What this task involves =>
Reproduce the lines of the records starting at the line containing "genus: Commelina" and ending at the line containing "genus: Pieris", including both of those lines.

Lines of data
• • • • •

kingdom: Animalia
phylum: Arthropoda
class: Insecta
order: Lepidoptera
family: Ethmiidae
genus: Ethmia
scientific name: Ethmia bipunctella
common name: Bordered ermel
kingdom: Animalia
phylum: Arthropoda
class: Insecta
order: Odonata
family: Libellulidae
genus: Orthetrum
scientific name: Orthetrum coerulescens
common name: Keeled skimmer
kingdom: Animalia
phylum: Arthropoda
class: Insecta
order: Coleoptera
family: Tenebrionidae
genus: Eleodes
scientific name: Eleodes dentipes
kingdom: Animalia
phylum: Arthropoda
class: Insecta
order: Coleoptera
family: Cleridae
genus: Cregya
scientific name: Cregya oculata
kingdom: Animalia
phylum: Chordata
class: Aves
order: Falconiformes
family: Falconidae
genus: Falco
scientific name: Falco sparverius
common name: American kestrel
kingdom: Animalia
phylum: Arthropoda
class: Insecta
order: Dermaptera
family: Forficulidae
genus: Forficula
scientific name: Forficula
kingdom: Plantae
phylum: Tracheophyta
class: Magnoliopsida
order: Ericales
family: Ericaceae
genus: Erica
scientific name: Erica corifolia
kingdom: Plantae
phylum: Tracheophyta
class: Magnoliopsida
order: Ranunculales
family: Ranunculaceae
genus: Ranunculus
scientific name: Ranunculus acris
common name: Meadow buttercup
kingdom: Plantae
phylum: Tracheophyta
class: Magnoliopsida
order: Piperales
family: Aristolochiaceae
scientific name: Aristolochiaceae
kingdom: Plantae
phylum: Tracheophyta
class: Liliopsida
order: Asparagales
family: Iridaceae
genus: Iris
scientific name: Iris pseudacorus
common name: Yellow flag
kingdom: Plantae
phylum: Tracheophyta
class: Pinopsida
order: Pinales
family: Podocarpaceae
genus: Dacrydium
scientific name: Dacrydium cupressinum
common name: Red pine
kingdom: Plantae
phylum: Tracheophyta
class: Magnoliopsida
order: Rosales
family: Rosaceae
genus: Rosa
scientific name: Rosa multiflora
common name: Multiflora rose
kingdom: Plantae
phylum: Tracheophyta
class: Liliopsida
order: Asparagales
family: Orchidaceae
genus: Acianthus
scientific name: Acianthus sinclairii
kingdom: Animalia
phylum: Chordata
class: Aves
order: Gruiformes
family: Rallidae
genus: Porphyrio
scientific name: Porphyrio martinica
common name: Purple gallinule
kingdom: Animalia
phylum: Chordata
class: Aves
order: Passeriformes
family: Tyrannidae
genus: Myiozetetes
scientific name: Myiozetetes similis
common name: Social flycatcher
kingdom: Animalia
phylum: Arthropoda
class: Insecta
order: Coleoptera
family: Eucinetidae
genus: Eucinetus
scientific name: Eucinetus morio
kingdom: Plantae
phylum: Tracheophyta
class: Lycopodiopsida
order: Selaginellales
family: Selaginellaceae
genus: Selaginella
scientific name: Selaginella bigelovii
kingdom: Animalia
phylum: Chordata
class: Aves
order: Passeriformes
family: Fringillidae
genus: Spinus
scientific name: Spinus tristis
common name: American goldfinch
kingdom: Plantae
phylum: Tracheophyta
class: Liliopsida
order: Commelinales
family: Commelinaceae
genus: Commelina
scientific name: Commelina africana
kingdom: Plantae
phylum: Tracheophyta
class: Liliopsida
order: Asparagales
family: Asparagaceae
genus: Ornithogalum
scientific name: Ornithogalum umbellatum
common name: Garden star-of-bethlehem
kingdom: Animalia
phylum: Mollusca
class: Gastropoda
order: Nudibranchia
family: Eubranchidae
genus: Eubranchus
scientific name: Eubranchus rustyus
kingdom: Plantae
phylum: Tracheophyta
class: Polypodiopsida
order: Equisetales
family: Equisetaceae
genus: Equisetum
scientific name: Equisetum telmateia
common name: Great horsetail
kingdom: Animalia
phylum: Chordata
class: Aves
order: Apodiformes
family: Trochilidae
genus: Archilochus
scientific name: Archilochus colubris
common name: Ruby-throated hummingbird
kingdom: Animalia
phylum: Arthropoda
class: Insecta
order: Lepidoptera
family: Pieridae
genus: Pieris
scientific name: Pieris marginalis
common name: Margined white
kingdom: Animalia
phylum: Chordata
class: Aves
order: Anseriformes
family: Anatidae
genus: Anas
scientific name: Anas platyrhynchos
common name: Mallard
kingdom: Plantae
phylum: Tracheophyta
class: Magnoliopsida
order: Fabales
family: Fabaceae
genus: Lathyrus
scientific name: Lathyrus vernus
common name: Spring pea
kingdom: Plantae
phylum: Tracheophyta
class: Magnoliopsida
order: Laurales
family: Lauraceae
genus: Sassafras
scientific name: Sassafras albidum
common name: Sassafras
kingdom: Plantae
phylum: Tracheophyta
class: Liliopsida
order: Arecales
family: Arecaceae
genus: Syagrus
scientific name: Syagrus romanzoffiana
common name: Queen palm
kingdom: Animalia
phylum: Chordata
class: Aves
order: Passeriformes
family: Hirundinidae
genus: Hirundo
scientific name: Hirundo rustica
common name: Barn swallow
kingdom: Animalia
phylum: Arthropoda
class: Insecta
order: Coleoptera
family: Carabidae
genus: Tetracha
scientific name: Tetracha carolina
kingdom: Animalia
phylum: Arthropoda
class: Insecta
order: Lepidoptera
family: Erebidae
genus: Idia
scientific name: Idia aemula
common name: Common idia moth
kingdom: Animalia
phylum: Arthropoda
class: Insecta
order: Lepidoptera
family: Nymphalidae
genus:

• • • • •

Exercise answer =>
genus: Commelina
scientific name: Commelina africana
kingdom: Plantae
phylum: Tracheophyta
class: Liliopsida
order: Asparagales
family: Asparagaceae
genus: Ornithogalum
scientific name: Ornithogalum umbellatum
common name: Garden star-of-bethlehem
kingdom: Animalia
phylum: Mollusca
class: Gastropoda
order: Nudibranchia
family: Eubranchidae
genus: Eubranchus
scientific name: Eubranchus rustyus
kingdom: Plantae
phylum: Tracheophyta
class: Polypodiopsida
order: Equisetales
family: Equisetaceae
genus: Equisetum
scientific name: Equisetum telmateia
common name: Great horsetail
kingdom: Animalia
phylum: Chordata
class: Aves
order: Apodiformes
family: Trochilidae
genus: Archilochus
scientific name: Archilochus colubris
common name: Ruby-throated hummingbird
kingdom: Animalia
phylum: Arthropoda
class: Insecta
order: Lepidoptera
family: Pieridae
genus: Pieris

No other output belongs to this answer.